## [EXERCISE REQUIREMENTS]
Reproduce all records exactly.

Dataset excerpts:
— BEGIN —

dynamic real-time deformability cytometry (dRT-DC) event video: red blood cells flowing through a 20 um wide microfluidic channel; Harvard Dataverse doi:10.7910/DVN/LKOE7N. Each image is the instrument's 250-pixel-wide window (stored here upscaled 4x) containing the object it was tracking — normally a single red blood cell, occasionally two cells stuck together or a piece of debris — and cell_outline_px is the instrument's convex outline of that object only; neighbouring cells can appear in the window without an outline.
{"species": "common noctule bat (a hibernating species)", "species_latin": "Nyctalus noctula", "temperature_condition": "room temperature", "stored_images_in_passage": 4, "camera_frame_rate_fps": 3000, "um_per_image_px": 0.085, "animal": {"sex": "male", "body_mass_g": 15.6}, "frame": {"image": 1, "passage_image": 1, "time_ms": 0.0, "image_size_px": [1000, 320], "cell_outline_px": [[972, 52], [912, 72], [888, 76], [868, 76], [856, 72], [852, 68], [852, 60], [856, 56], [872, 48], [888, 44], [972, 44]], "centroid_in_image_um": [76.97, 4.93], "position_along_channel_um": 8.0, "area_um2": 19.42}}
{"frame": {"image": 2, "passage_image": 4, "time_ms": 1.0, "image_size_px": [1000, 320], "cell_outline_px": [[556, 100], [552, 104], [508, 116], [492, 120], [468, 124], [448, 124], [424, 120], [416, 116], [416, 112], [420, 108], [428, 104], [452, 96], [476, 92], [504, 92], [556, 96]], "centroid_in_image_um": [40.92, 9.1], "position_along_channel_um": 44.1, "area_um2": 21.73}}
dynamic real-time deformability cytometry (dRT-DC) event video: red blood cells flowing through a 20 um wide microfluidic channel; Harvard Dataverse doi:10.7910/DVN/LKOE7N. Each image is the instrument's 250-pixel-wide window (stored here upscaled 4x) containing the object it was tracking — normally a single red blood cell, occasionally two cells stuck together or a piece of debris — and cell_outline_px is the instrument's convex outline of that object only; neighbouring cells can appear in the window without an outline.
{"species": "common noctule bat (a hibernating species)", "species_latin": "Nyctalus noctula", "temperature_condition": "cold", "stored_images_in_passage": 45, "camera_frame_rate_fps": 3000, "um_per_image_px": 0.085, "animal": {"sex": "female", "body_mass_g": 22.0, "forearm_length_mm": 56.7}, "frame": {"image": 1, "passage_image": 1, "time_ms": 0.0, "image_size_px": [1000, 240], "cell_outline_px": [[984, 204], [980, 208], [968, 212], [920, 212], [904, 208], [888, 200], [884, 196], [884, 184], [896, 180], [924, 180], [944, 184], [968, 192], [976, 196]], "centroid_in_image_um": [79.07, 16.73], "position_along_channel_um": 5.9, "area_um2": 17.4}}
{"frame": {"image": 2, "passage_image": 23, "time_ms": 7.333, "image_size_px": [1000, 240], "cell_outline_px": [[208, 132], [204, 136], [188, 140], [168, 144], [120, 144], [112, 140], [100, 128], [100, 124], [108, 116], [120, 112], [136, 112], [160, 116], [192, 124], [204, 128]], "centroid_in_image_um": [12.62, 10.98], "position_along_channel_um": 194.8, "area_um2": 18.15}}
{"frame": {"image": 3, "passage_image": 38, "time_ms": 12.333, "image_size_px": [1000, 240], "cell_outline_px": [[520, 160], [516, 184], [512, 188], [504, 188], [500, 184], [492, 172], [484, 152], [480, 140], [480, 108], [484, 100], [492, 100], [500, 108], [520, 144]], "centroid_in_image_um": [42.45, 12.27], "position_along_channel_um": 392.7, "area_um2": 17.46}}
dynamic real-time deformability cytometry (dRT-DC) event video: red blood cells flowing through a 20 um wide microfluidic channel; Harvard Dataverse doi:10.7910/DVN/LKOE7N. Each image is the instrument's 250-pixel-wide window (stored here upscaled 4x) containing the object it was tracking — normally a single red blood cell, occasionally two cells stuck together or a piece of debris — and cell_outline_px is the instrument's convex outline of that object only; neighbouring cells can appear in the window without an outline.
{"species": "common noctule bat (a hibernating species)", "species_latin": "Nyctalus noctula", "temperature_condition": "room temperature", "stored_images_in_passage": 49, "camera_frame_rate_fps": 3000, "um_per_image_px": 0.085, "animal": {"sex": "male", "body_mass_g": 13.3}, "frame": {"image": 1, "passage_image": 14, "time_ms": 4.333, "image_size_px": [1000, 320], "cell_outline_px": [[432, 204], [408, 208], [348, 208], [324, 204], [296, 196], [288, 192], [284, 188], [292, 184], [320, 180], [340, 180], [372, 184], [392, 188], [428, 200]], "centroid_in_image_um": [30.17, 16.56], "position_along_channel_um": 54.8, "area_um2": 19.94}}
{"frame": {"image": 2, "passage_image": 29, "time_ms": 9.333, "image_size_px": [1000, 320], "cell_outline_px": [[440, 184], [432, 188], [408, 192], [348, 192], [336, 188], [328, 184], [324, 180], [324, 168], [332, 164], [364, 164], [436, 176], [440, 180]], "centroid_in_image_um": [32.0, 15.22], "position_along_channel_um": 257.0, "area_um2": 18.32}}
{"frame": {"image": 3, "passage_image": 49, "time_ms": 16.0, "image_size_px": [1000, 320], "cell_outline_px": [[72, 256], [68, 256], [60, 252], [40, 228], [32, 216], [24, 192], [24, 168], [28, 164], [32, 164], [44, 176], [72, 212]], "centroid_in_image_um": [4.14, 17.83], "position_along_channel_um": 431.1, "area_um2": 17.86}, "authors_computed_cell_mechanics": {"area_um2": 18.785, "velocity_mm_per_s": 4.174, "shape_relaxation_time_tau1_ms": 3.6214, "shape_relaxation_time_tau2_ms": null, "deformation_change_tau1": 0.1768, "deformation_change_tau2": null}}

— END —

## [FINAL RESULT]
dynamic real-time deformability cytometry (dRT-DC) event video: red blood cells flowing through a 20 um wide microfluidic channel; Harvard Dataverse doi:10.7910/DVN/LKOE7N. Each image is the instrument's 250-pixel-wide window (stored here upscaled 4x) containing the object it was tracking — normally a single red blood cell, occasionally two cells stuck together or a piece of debris — and cell_outline_px is the instrument's convex outline of that object only; neighbouring cells can appear in the window without an outline.
{"species": "common noctule bat (a hibernating species)", "species_latin": "Nyctalus noctula", "temperature_condition": "room temperature", "stored_images_in_passage": 4, "camera_frame_rate_fps": 3000, "um_per_image_px": 0.085, "animal": {"sex": "male", "body_mass_g": 15.6}, "frame": {"image": 1, "passage_image": 1, "time_ms": 0.0, "image_size_px": [1000, 320], "cell_outline_px": [[972, 52], [912, 72], [888, 76], [868, 76], [856, 72], [852, 68], [852, 60], [856, 56], [872, 48], [888, 44], [972, 44]], "centroid_in_image_um": [76.97, 4.93], "position_along_channel_um": 8.0, "area_um2": 19.42}}
{"frame": {"image": 2, "passage_image": 4, "time_ms": 1.0, "image_size_px": [1000, 320], "cell_outline_px": [[556, 100], [552, 104], [508, 116], [492, 120], [468, 124], [448, 124], [424, 120], [416, 116], [416, 112], [420, 108], [428, 104], [452, 96], [476, 92], [504, 92], [556, 96]], "centroid_in_image_um": [40.92, 9.1], "position_along_channel_um": 44.1, "area_um2": 21.73}}
dynamic real-time deformability cytometry (dRT-DC) event video: red blood cells flowing through a 20 um wide microfluidic channel; Harvard Dataverse doi:10.7910/DVN/LKOE7N. Each image is the instrument's 250-pixel-wide window (stored here upscaled 4x) containing the object it was tracking — normally a single red blood cell, occasionally two cells stuck together or a piece of debris — and cell_outline_px is the instrument's convex outline of that object only; neighbouring cells can appear in the window without an outline.
{"species": "common noctule bat (a hibernating species)", "species_latin": "Nyctalus noctula", "temperature_condition": "cold", "stored_images_in_passage": 45, "camera_frame_rate_fps": 3000, "um_per_image_px": 0.085, "animal": {"sex": "female", "body_mass_g": 22.0, "forearm_length_mm": 56.7}, "frame": {"image": 1, "passage_image": 1, "time_ms": 0.0, "image_size_px": [1000, 240], "cell_outline_px": [[984, 204], [980, 208], [968, 212], [920, 212], [904, 208], [888, 200], [884, 196], [884, 184], [896, 180], [924, 180], [944, 184], [968, 192], [976, 196]], "centroid_in_image_um": [79.07, 16.73], "position_along_channel_um": 5.9, "area_um2": 17.4}}
{"frame": {"image": 2, "passage_image": 23, "time_ms": 7.333, "image_size_px": [1000, 240], "cell_outline_px": [[208, 132], [204, 136], [188, 140], [168, 144], [120, 144], [112, 140], [100, 128], [100, 124], [108, 116], [120, 112], [136, 112], [160, 116], [192, 124], [204, 128]], "centroid_in_image_um": [12.62, 10.98], "position_along_channel_um": 194.8, "area_um2": 18.15}}
{"frame": {"image": 3, "passage_image": 38, "time_ms": 12.333, "image_size_px": [1000, 240], "cell_outline_px": [[520, 160], [516, 184], [512, 188], [504, 188], [500, 184], [492, 172], [484, 152], [480, 140], [480, 108], [484, 100], [492, 100], [500, 108], [520, 144]], "centroid_in_image_um": [42.45, 12.27], "position_along_channel_um": 392.7, "area_um2": 17.46}}
dynamic real-time deformability cytometry (dRT-DC) event video: red blood cells flowing through a 20 um wide microfluidic channel; Harvard Dataverse doi:10.7910/DVN/LKOE7N. Each image is the instrument's 250-pixel-wide window (stored here upscaled 4x) containing the object it was tracking — normally a single red blood cell, occasionally two cells stuck together or a piece of debris — and cell_outline_px is the instrument's convex outline of that object only; neighbouring cells can appear in the window without an outline.
{"species": "common noctule bat (a hibernating species)", "species_latin": "Nyctalus noctula", "temperature_condition": "room temperature", "stored_images_in_passage": 49, "camera_frame_rate_fps": 3000, "um_per_image_px": 0.085, "animal": {"sex": "male", "body_mass_g": 13.3}, "frame": {"image": 1, "passage_image": 14, "time_ms": 4.333, "image_size_px": [1000, 320], "cell_outline_px": [[432, 204], [408, 208], [348, 208], [324, 204], [296, 196], [288, 192], [284, 188], [292, 184], [320, 180], [340, 180], [372, 184], [392, 188], [428, 200]], "centroid_in_image_um": [30.17, 16.56], "position_along_channel_um": 54.8, "area_um2": 19.94}}
{"frame": {"image": 2, "passage_image": 29, "time_ms": 9.333, "image_size_px": [1000, 320], "cell_outline_px": [[440, 184], [432, 188], [408, 192], [348, 192], [336, 188], [328, 184], [324, 180], [324, 168], [332, 164], [364, 164], [436, 176], [440, 180]], "centroid_in_image_um": [32.0, 15.22], "position_along_channel_um": 257.0, "area_um2": 18.32}}
{"frame": {"image": 3, "passage_image": 49, "time_ms": 16.0, "image_size_px": [1000, 320], "cell_outline_px": [[72, 256], [68, 256], [60, 252], [40, 228], [32, 216], [24, 192], [24, 168], [28, 164], [32, 164], [44, 176], [72, 212]], "centroid_in_image_um": [4.14, 17.83], "position_along_channel_um": 431.1, "area_um2": 17.86}, "authors_computed_cell_mechanics": {"area_um2": 18.785, "velocity_mm_per_s": 4.174, "shape_relaxation_time_tau1_ms": 3.6214, "shape_relaxation_time_tau2_ms": null, "deformation_change_tau1": 0.1768, "deformation_change_tau2": null}}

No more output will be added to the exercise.